Japan's new finance minister, Naoto Kan, said that currency levels should be determined by markets, backtracking from his earlier call for a weaker yen after an apparent rebuke from the prime minister.
But Kan also said the government should pay heed to the views of the country's business community, signaling that he was sticking to the view of favoring a weak yen as it boosts the competitiveness of Japanese exports.
"Currencies undoubtedly should be determined by markets," Kan told a news conference.
"But I also believe that generally speaking, it's the finance minister's job to act against currency moves when needed."
The dollar dipped against the yen after Kan said markets should decide currency rates, but then climbed back up when he reminded markets he had the authority to intervene in markets.
The dollar struck the day's low of 93.13 yen, falling from around 93.30 yen before Kan's remarks.

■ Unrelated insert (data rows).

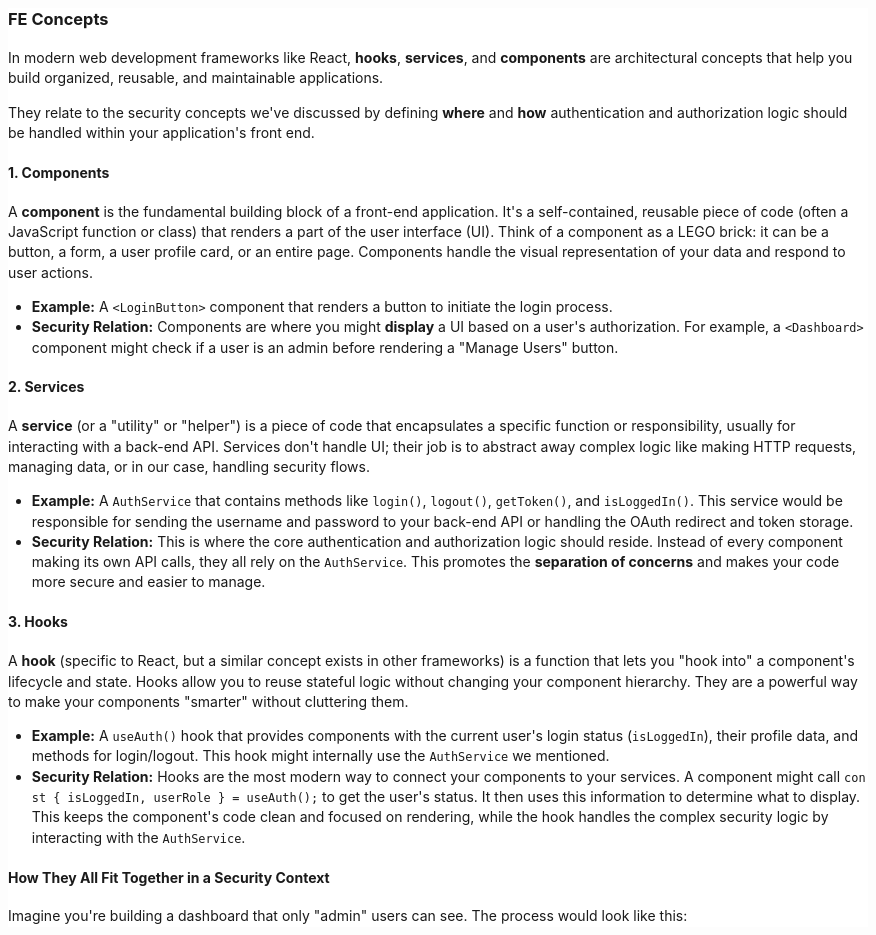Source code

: ### FE Concepts

In modern web development frameworks like React, **hooks**, **services**, and **components** are architectural concepts that help you build organized, reusable, and maintainable applications.

They relate to the security concepts we've discussed by defining **where** and **how** authentication and authorization logic should be handled within your application's front end.

#### 1. Components

A **component** is the fundamental building block of a front-end application. It's a self-contained, reusable piece of code (often a JavaScript function or class) that renders a part of the user interface (UI). Think of a component as a LEGO brick: it can be a button, a form, a user profile card, or an entire page. Components handle the visual representation of your data and respond to user actions.

* **Example:** A `<LoginButton>` component that renders a button to initiate the login process.
* **Security Relation:** Components are where you might **display** a UI based on a user's authorization. For example, a `<Dashboard>` component might check if a user is an admin before rendering a "Manage Users" button.


#### 2. Services

A **service** (or a "utility" or "helper") is a piece of code that encapsulates a specific function or responsibility, usually for interacting with a back-end API. Services don't handle UI; their job is to abstract away complex logic like making HTTP requests, managing data, or in our case, handling security flows.

* **Example:** A `AuthService` that contains methods like `login()`, `logout()`, `getToken()`, and `isLoggedIn()`. This service would be responsible for sending the username and password to your back-end API or handling the OAuth redirect and token storage.
* **Security Relation:** This is where the core authentication and authorization logic should reside. Instead of every component making its own API calls, they all rely on the `AuthService`. This promotes the **separation of concerns** and makes your code more secure and easier to manage.


#### 3. Hooks

A **hook** (specific to React, but a similar concept exists in other frameworks) is a function that lets you "hook into" a component's lifecycle and state. Hooks allow you to reuse stateful logic without changing your component hierarchy. They are a powerful way to make your components "smarter" without cluttering them.

* **Example:** A `useAuth()` hook that provides components with the current user's login status (`isLoggedIn`), their profile data, and methods for login/logout. This hook might internally use the `AuthService` we mentioned.
* **Security Relation:** Hooks are the most modern way to connect your components to your services. A component might call `const { isLoggedIn, userRole } = useAuth();` to get the user's status. It then uses this information to determine what to display. This keeps the component's code clean and focused on rendering, while the hook handles the complex security logic by interacting with the `AuthService`.

#### How They All Fit Together in a Security Context

Imagine you're building a dashboard that only "admin" users can see. The process would look like this:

The dollar then climbed back to 93.32 yen, little changed from late U.S. trade, after Kan said it was a finance minister's job to respond to currency moves.
Kan jolted markets in his first public appearance since appointed as finance minister, saying on Thursday that he hoped the yen would weaken further and that he would work with the Bank of Japan to achieve an appropriate exchange rate level.

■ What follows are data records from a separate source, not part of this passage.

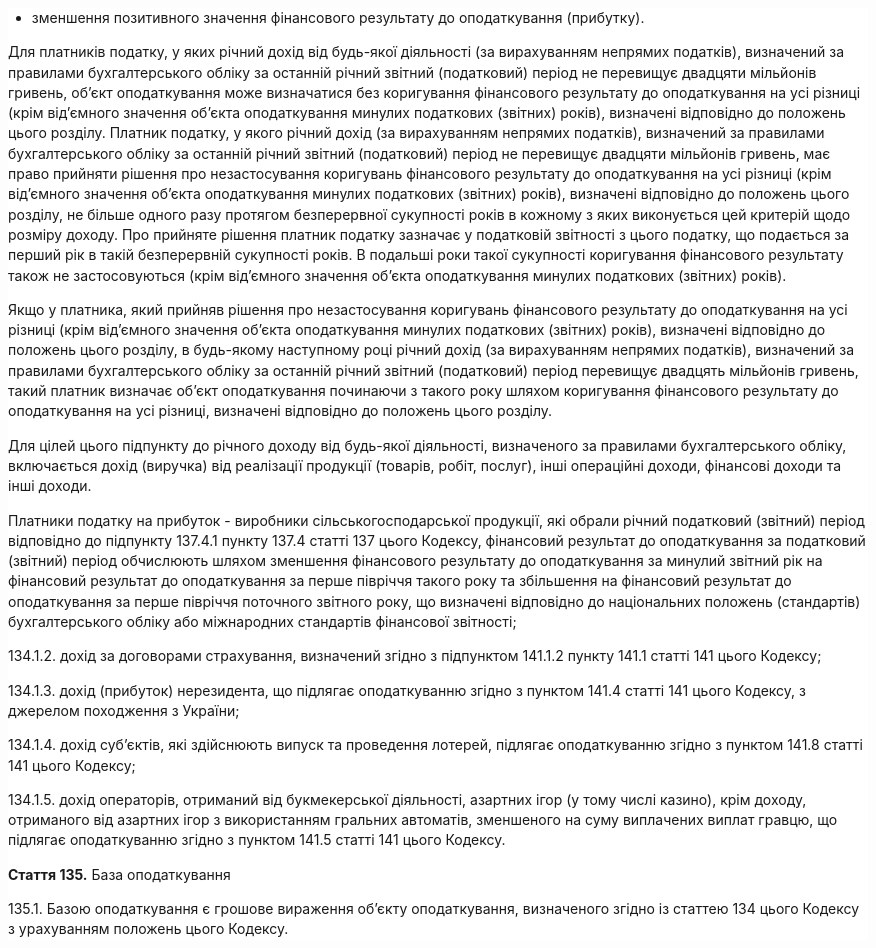 * зменшення позитивного значення фінансового результату до оподаткування (прибутку).

Для платників податку, у яких річний дохід від будь-якої діяльності (за вирахуванням непрямих податків), визначений за правилами бухгалтерського обліку за останній річний звітний (податковий) період не перевищує двадцяти мільйонів гривень, об’єкт оподаткування може визначатися без коригування фінансового результату до оподаткування на усі різниці (крім від’ємного значення об’єкта оподаткування минулих податкових (звітних) років), визначені відповідно до положень цього розділу. Платник податку, у якого річний дохід (за вирахуванням непрямих податків), визначений за правилами бухгалтерського обліку за останній річний звітний (податковий) період не перевищує двадцяти мільйонів гривень, має право прийняти рішення про незастосування коригувань фінансового результату до оподаткування на усі різниці (крім від’ємного значення об’єкта оподаткування минулих податкових (звітних) років), визначені відповідно до положень цього розділу, не більше одного разу протягом безперервної сукупності років в кожному з яких виконується цей критерій щодо розміру доходу. Про прийняте рішення платник податку зазначає у податковій звітності з цього податку, що подається за перший рік в такій безперервній сукупності років. В подальші роки такої сукупності коригування фінансового результату також не застосовуються (крім від’ємного значення об’єкта оподаткування минулих податкових (звітних) років).

Якщо у платника, який прийняв рішення про незастосування коригувань фінансового результату до оподаткування на усі різниці (крім від’ємного значення об’єкта оподаткування минулих податкових (звітних) років), визначені відповідно до положень цього розділу, в будь-якому наступному році річний дохід (за вирахуванням непрямих податків), визначений за правилами бухгалтерського обліку за останній річний звітний (податковий) період перевищує двадцять мільйонів гривень, такий платник визначає об’єкт оподаткування починаючи з такого року шляхом коригування фінансового результату до оподаткування на усі різниці, визначені відповідно до положень цього розділу.

Для цілей цього підпункту до річного доходу від будь-якої діяльності, визначеного за правилами бухгалтерського обліку, включається дохід (виручка) від реалізації продукції (товарів, робіт, послуг), інші операційні доходи, фінансові доходи та інші доходи.

Платники податку на прибуток - виробники сільськогосподарської продукції, які обрали річний податковий (звітний) період відповідно до підпункту 137.4.1 пункту 137.4 статті 137 цього Кодексу, фінансовий результат до оподаткування за податковий (звітний) період обчислюють шляхом зменшення фінансового результату до оподаткування за минулий звітний рік на фінансовий результат до оподаткування за перше півріччя такого року та збільшення на фінансовий результат до оподаткування за перше півріччя поточного звітного року, що визначені відповідно до національних положень (стандартів) бухгалтерського обліку або міжнародних стандартів фінансової звітності;

134.1.2. дохід за договорами страхування, визначений згідно з підпунктом 141.1.2 пункту 141.1 статті 141 цього Кодексу;

134.1.3. дохід (прибуток) нерезидента, що підлягає оподаткуванню згідно з пунктом 141.4 статті 141 цього Кодексу, з джерелом походження з України;

134.1.4. дохід суб’єктів, які здійснюють випуск та проведення лотерей, підлягає оподаткуванню згідно з пунктом 141.8 статті 141 цього Кодексу;

134.1.5. дохід операторів, отриманий від букмекерської діяльності, азартних ігор (у тому числі казино), крім доходу, отриманого від азартних ігор з використанням гральних автоматів, зменшеного на суму виплачених виплат гравцю, що підлягає оподаткуванню згідно з пунктом 141.5 статті 141 цього Кодексу.

**Стаття 135.** База оподаткування

135.1. Базою оподаткування є грошове вираження об’єкту оподаткування, визначеного згідно із статтею 134 цього Кодексу з урахуванням положень цього Кодексу.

That remark prompted a sharp slide in the currency against the dollar and a rebuke from Prime Minister Yukio Hatoyama, who said on Friday that the government should not comment on foreign exchange rates.

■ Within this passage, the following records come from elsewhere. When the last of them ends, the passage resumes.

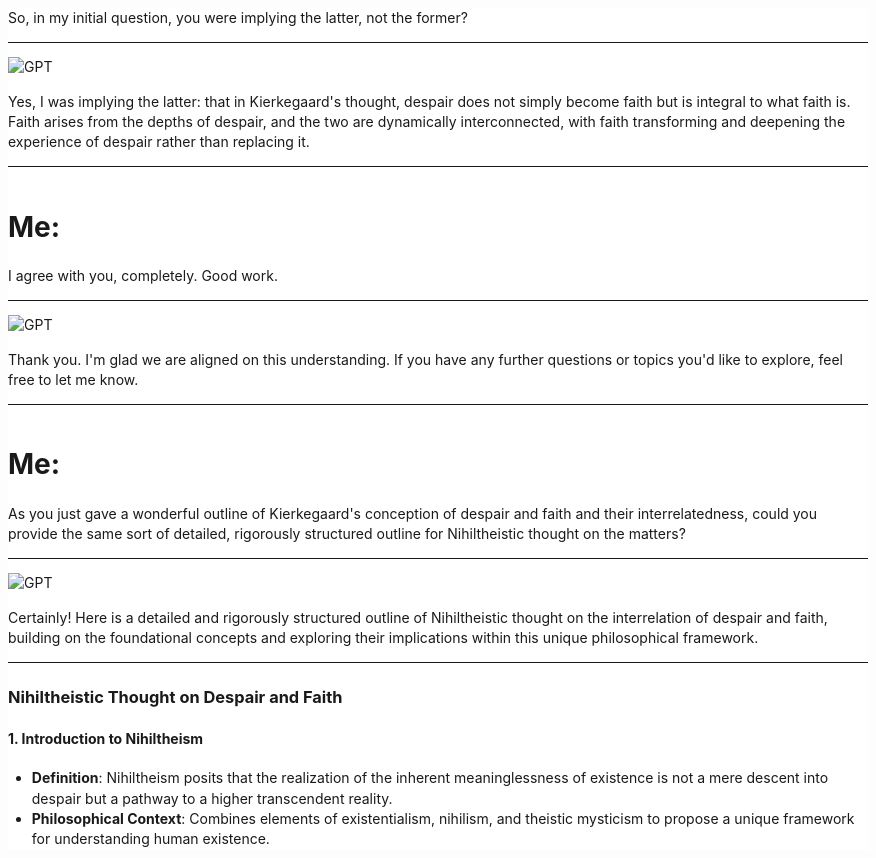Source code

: So, in my initial question, you were implying the latter, not the former?

* * *

  

![GPT](https://files.oaiusercontent.com/file-AAzqOfKG0tQ8DIc5FmGz65gD?se=2123-10-23T02%3A30%3A12Z&sp=r&sv=2021-08-06&sr=b&rscc=max-age%3D31536000%2C%20immutable&rscd=attachment%3B%20filename%3D5b38e673-4915-4d5d-9bab-b21657433fa2.png&sig=cngjM%2BsXyjUYA9cLv/o6K91MzBkCjX0eCfgyxw0CtRk%3D)

Yes, I was implying the latter: that in Kierkegaard's thought, despair does not simply become faith but is integral to what faith is. Faith arises from the depths of despair, and the two are dynamically interconnected, with faith transforming and deepening the experience of despair rather than replacing it.

* * *

# Me:

I agree with you, completely. Good work.

* * *

  

![GPT](https://files.oaiusercontent.com/file-AAzqOfKG0tQ8DIc5FmGz65gD?se=2123-10-23T02%3A30%3A12Z&sp=r&sv=2021-08-06&sr=b&rscc=max-age%3D31536000%2C%20immutable&rscd=attachment%3B%20filename%3D5b38e673-4915-4d5d-9bab-b21657433fa2.png&sig=cngjM%2BsXyjUYA9cLv/o6K91MzBkCjX0eCfgyxw0CtRk%3D)

Thank you. I'm glad we are aligned on this understanding. If you have any further questions or topics you'd like to explore, feel free to let me know.

* * *

# Me:

As you just gave a wonderful outline of Kierkegaard's conception of despair and faith and their interrelatedness, could you provide the same sort of detailed, rigorously structured outline for Nihiltheistic thought on the matters?

* * *

  

![GPT](https://files.oaiusercontent.com/file-AAzqOfKG0tQ8DIc5FmGz65gD?se=2123-10-23T02%3A30%3A12Z&sp=r&sv=2021-08-06&sr=b&rscc=max-age%3D31536000%2C%20immutable&rscd=attachment%3B%20filename%3D5b38e673-4915-4d5d-9bab-b21657433fa2.png&sig=cngjM%2BsXyjUYA9cLv/o6K91MzBkCjX0eCfgyxw0CtRk%3D)

Certainly! Here is a detailed and rigorously structured outline of Nihiltheistic thought on the interrelation of despair and faith, building on the foundational concepts and exploring their implications within this unique philosophical framework.

* * *

### Nihiltheistic Thought on Despair and Faith

#### 1\. Introduction to Nihiltheism

- **Definition**: Nihiltheism posits that the realization of the inherent meaninglessness of existence is not a mere descent into despair but a pathway to a higher transcendent reality.
- **Philosophical Context**: Combines elements of existentialism, nihilism, and theistic mysticism to propose a unique framework for understanding human existence.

When asked about Kan's remarks, Hatoyama said: "I think he was talking in terms of how the business community felt."
Kan, 63, formerly National Strategy Minister, was named finance minister on Wednesday, replacing 77-year-old Hirohisa Fujii, who stepped down for health reasons.
He said on Thursday that many Japanese firms were in favor of having the dollar/yen exchange rate around 95 yen, higher than the pair traded in late 2009.
It is extremely rare for a finance minister, who has jurisdiction over currency policy, to refer to specific exchange rate levels.
Hatoyama's government has suffered since taking office in September from a lack of clarity on who sets policies and a perception that ministers are speaking out of turn.
Japan's key exports industry is slowly helping the world's second-largest economy emerge from its worst post-war recession, so a weaker yen would help.
Major exporters, including Honda Motor, have complained about the high level of the yen.